Leo Demidov is an officer of the MGB, the State Security Police; a prestigious job that requires him to hunt down and arrest traitors and spies. And while there might not be crime in the Soviet Union, there are lots and lots of traitors to the Revolution. They can be anyone, anywhere, and treason may be nothing more than a momentary lapse in revolutionary zeal, a thought, a doubt, that betrays independent thought that works against the common good. Protecting the state from such deadly internal enemies is Leo's job, and Leo is very, very good at his job. Too good, as it turns out.
Two vignettes, seemingly unrelated to the following plot, should not be ignored. A boy disappears in the forest while chasing a cat during the years of collectivization, when millions of Russian citizens were intentionally starved to death. The cat isn't his pet, it's to be his dinner. Later, in Moscow, two brothers have a snowball fight that turns ugly.

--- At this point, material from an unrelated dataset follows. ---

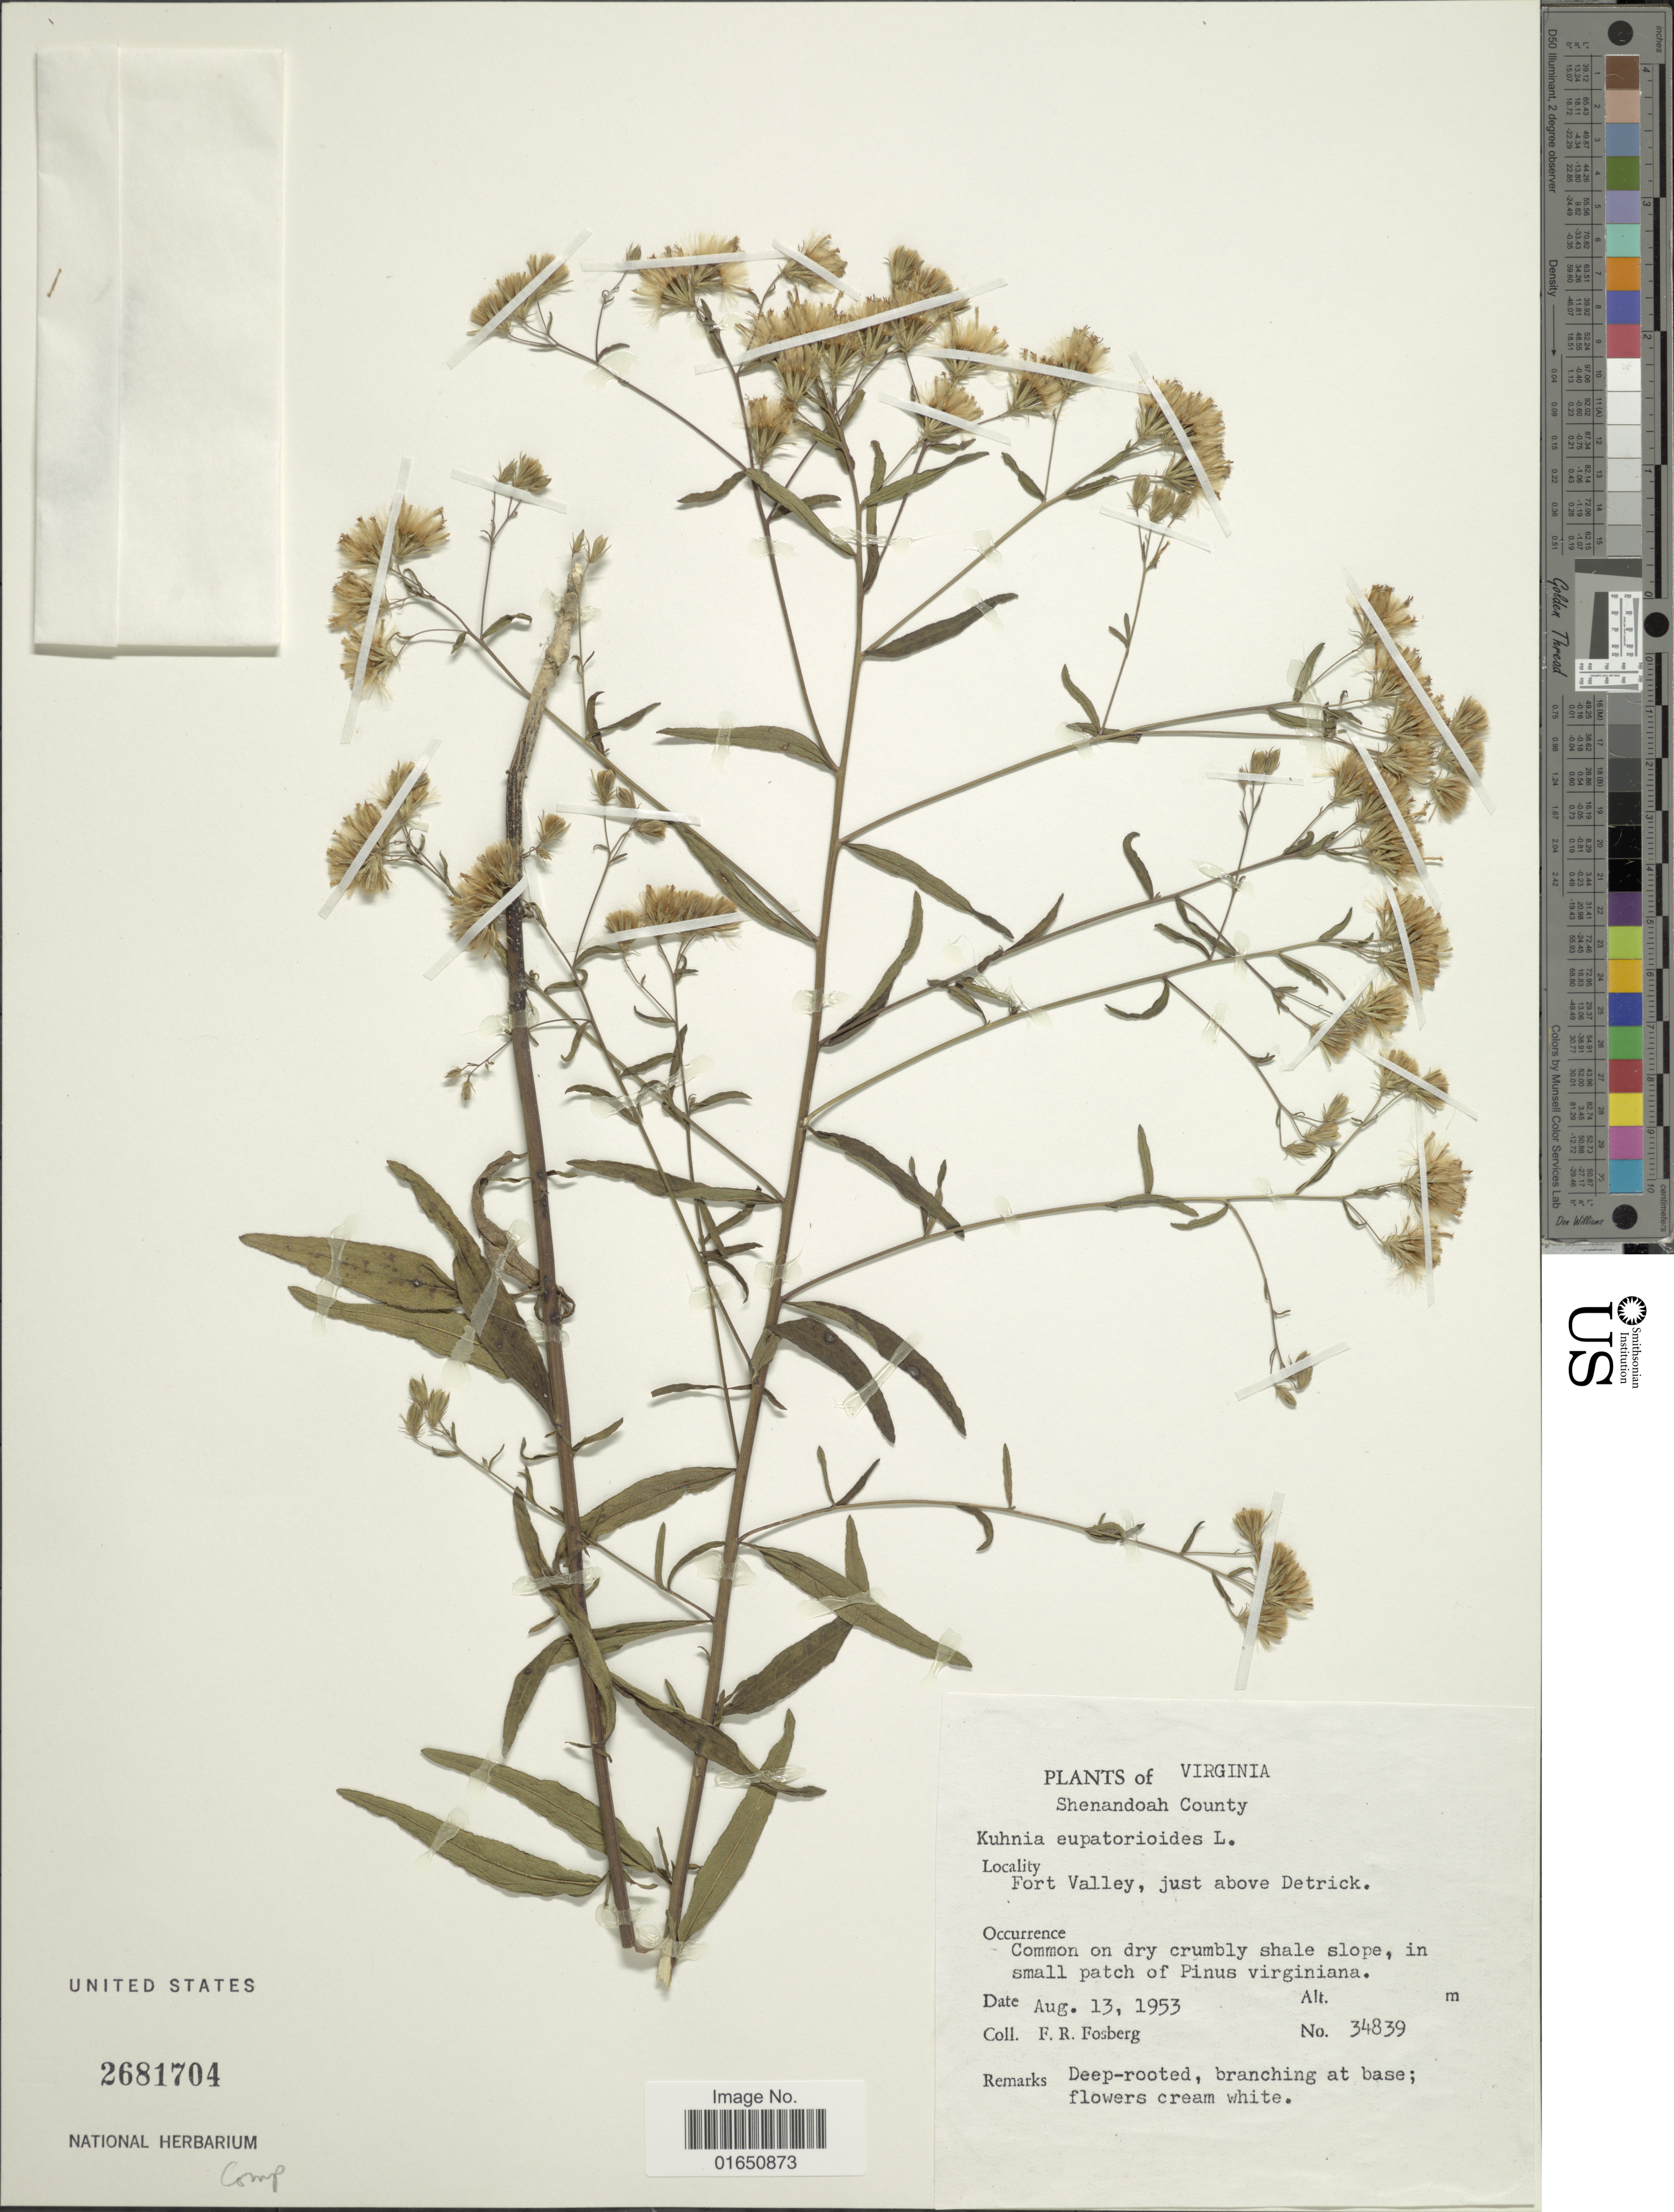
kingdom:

Like all truly great thrillers, the place and time are as much a character as Leo, or his wife Raisa, or his commander. The paranoia of the times pervades all. A mis-spoken word isn't necessary to condemn a person; a glance at the wrong moment at the wrong person is plenty to bring a death sentence. Life is lived knowing that no one has rights and at any moment a sinister knock may bring twenty years in the gulag. There is no color here, only gray -- bleak and cheerless.
And the criminal that does not exist, the one Leo becomes obsessed with catching, is a serial killer of children. Unless this man is a spy, or perhaps unbalanced or homosexual and therefore outside the norms of Soviet society, unless there is a reason for his actions, then having a criminal in their midst contravenes the rules of the state. In turn, that means the state can be wrong, which is not possible. So it must be subversion.
CHILD 44 is a riveting story in itself, but it is also a story that teaches while keeping the reader glued to their seat. There is very little dialogue here, and at first it can be annoying. But as the pages turn the reader realizes that in Soviet Russia the spoken word was precious, people never spoke their mind and so speech was innocuous, meaningless. What dialogue there is becomes special, cherished. A neat trick by a new author, from whom one can only expect great things.